Dataset records Start Marker

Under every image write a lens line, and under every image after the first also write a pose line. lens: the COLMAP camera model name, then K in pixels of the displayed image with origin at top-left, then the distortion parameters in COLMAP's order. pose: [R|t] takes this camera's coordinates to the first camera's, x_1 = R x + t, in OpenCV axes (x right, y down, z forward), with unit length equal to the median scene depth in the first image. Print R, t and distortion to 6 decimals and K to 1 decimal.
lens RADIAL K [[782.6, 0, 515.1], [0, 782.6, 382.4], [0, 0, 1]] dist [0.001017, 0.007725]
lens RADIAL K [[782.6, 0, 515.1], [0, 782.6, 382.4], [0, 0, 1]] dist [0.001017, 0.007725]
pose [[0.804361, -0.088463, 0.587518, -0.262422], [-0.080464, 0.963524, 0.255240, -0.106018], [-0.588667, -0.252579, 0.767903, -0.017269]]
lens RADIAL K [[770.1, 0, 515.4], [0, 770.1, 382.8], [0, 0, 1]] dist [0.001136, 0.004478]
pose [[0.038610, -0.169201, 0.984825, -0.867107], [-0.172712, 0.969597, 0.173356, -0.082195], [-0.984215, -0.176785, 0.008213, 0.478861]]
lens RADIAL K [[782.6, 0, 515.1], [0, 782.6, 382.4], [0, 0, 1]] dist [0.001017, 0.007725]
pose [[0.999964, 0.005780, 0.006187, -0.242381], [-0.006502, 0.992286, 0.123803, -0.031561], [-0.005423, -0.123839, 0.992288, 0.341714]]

Dataset records End Marker

_Required action:_
The records above should be repeated exactly. Print them all.

_Exercise solution:_
Under every image write a lens line, and under every image after the first also write a pose line. lens: the COLMAP camera model name, then K in pixels of the displayed image with origin at top-left, then the distortion parameters in COLMAP's order. pose: [R|t] takes this camera's coordinates to the first camera's, x_1 = R x + t, in OpenCV axes (x right, y down, z forward), with unit length equal to the median scene depth in the first image. Print R, t and distortion to 6 decimals and K to 1 decimal.
lens RADIAL K [[782.6, 0, 515.1], [0, 782.6, 382.4], [0, 0, 1]] dist [0.001017, 0.007725]
lens RADIAL K [[782.6, 0, 515.1], [0, 782.6, 382.4], [0, 0, 1]] dist [0.001017, 0.007725]
pose [[0.804361, -0.088463, 0.587518, -0.262422], [-0.080464, 0.963524, 0.255240, -0.106018], [-0.588667, -0.252579, 0.767903, -0.017269]]
lens RADIAL K [[770.1, 0, 515.4], [0, 770.1, 382.8], [0, 0, 1]] dist [0.001136, 0.004478]
pose [[0.038610, -0.169201, 0.984825, -0.867107], [-0.172712, 0.969597, 0.173356, -0.082195], [-0.984215, -0.176785, 0.008213, 0.478861]]
lens RADIAL K [[782.6, 0, 515.1], [0, 782.6, 382.4], [0, 0, 1]] dist [0.001017, 0.007725]
pose [[0.999964, 0.005780, 0.006187, -0.242381], [-0.006502, 0.992286, 0.123803, -0.031561], [-0.005423, -0.123839, 0.992288, 0.341714]]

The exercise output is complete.